All are attempts at fitting everyone into a box and the most likely outcome is that you lose weight initially, then gain it all back (typically with interest). The really unfortunate part is that, for most people, the logical solution is to blame themselves. I must not have keto’d hard enough.
There has even been a shift in the industry where experts will talk about all the various hormones that play a role in weight loss: cortisol, insulin, leptin, and thyroid function must be understood to truly grasp how your metabolism works and why you can’t lose weight!
This causes a whole set of other issues where individuals believe they are broken and start going down endless rabbit holes of research to find out why their hormones are betraying them.
Of course hormones play a role in weight loss, they play a role in basically every single human function, however, for the vast majority of people, they don’t need to chase their tails trying to figure out the intricacies of hormonal function.

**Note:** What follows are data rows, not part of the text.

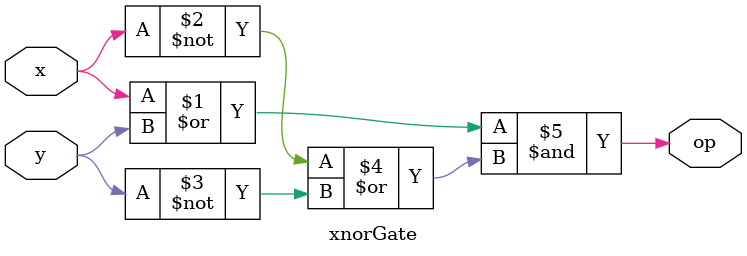
<source format=v>

module xnorGate(x, y, op);
input x, y;
output op;
assign op = (x|y)&(~(x)|~(y));
endmodule

</source>
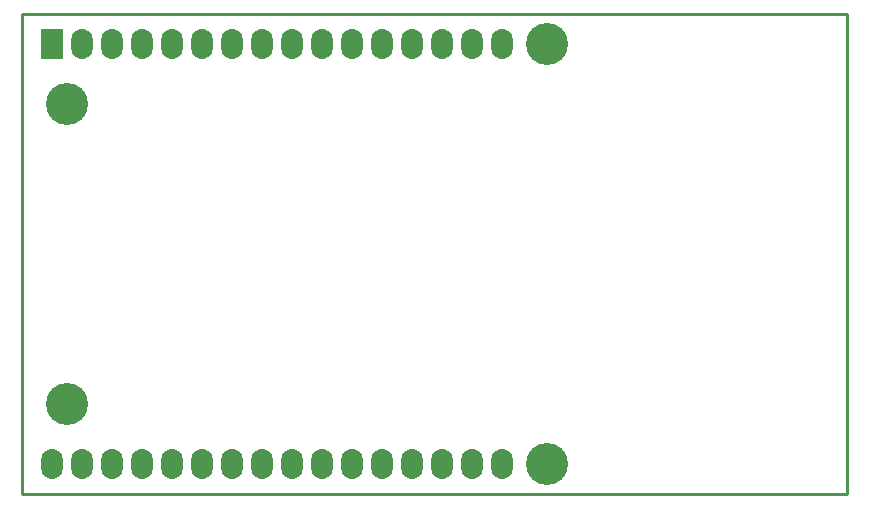
<source format=gbl>
G04 #@! TF.GenerationSoftware,KiCad,Pcbnew,no-vcs-found-7602~57~ubuntu16.04.1*
G04 #@! TF.CreationDate,2017-02-08T13:56:51-05:00*
G04 #@! TF.ProjectId,rs232_interface_3x2,74656D706C6174655F3378322E6B6963,1.0*
G04 #@! TF.FileFunction,Copper,L2,Bot,Signal*
G04 #@! TF.FilePolarity,Positive*
%FSLAX46Y46*%
G04 Gerber Fmt 4.6, Leading zero omitted, Abs format (unit mm)*
G04 Created by KiCad (PCBNEW no-vcs-found-7602~57~ubuntu16.04.1) date Wed Feb  8 13:56:51 2017*
%MOMM*%
%LPD*%
G01*
G04 APERTURE LIST*
%ADD10C,0.100000*%
%ADD11C,0.228600*%
%ADD12O,1.854200X2.540000*%
%ADD13R,1.854200X2.540000*%
%ADD14C,3.556000*%
G04 APERTURE END LIST*
D10*
D11*
X155575000Y-68580000D02*
X85725000Y-68580000D01*
X155575000Y-109220000D02*
X155575000Y-68580000D01*
X85725000Y-109220000D02*
X155575000Y-109220000D01*
X85725000Y-68580000D02*
X85725000Y-109220000D01*
D12*
X90805000Y-71120000D03*
X93345000Y-71120000D03*
D13*
X88265000Y-71120000D03*
D12*
X95885000Y-71120000D03*
X98425000Y-71120000D03*
X100965000Y-71120000D03*
X103505000Y-71120000D03*
X106045000Y-71120000D03*
X108585000Y-71120000D03*
X111125000Y-71120000D03*
X113665000Y-71120000D03*
X116205000Y-71120000D03*
X118745000Y-71120000D03*
X121285000Y-71120000D03*
X123825000Y-71120000D03*
X126365000Y-71120000D03*
X126365000Y-106680000D03*
X123825000Y-106680000D03*
X121285000Y-106680000D03*
X118745000Y-106680000D03*
X116205000Y-106680000D03*
X113665000Y-106680000D03*
X111125000Y-106680000D03*
X108585000Y-106680000D03*
X106045000Y-106680000D03*
X103505000Y-106680000D03*
X100965000Y-106680000D03*
X98425000Y-106680000D03*
X95885000Y-106680000D03*
X93345000Y-106680000D03*
X90805000Y-106680000D03*
X88265000Y-106680000D03*
D14*
X89535000Y-76200000D03*
X89535000Y-101600000D03*
X130175000Y-106680000D03*
X130175000Y-71120000D03*
M02*

</source>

If it interests you, cool! Study away.
The entire industry seems to be barking up the wrong tree. We’re either trying to place everyone into a box (ever notice how dogmatic people are in their dietary approach?), telling people they’re broken, or telling them they just need more willpower and discipline.
Again, the statistics for dietary success are embarrassing and yet we keep trying the same shit over and over and disguise it with a new name. It’s time restricted eating, not intermittent fasting. It’s cyclical keto, not full blown keto.
Ask any qualified and experienced coach what the most important factors are for long term success and they’ll likely answer with some iteration of the same message: consistency and adherence.
Yes, it’s a total cliche to say “it’s a lifestyle,” but the 5% of successful dieters will echo that sentiment in some way. They figured out how to weave healthy habits into their daily lives so they don’t have to rely on willpower or discipline to choose quality foods or exercise regularly.
They don’t even feel like they’re “on a program.”
Yet we haven’t accepted that the overwhelming majority cannot stay consistent or adherent to a plan over the long haul and we don’t spend enough time understanding why that is, from a psychological perspective. A powerful tool to elicit change is self awareness and having information about the way we’re wired, our tendencies, our neurological makeup, and our personality profile is like a giant magnifying glass for self awareness.
Neurotransmitters and a healthy lifestyle
If we’re willing to accept the role that neurotransmitters and personality traits play in our behaviors and relationships, why have we not caught on to the fact that they play a major role in our health and fitness?
I can’t think of more important relationships than the ones we have with ourselves, food, our bodies, and exercise.
We can use personality profiling and neurotransmitter testing to determine behaviors and habits that will make the whole process more effective and effortless for each individual who is looking to improve their health and fitness.
If we use our dopamine dominant, thrill seeking example from earlier, that person will be more motivated and consistent with a protocol that supports dopamine production and maintains dopamine sensitivity.
The framework for this has already been laid out by Christian Thibaudeau’s Neurotyping system which characterizes individuals into 5 personality profiles. Each profile has a dominant neurotransmitter and is defined by the neurotransmitter balance and sensitivity that they exhibit.
Factor in the individual differences like lifestyle, habits, personal preferences, and environment and you’ve got the tools at your disposal for long term success.
The major roadblock we face as an industry with this approach is that it’s not as scalable as “just eat less and move more.” The diet industry is a behemoth and the messaging doesn’t appear to be changing anytime soon. However, if we empower the individual and show them that they can actually enjoy the process and not feel like a failure all the damn time, maybe we can start to change the tide a bit.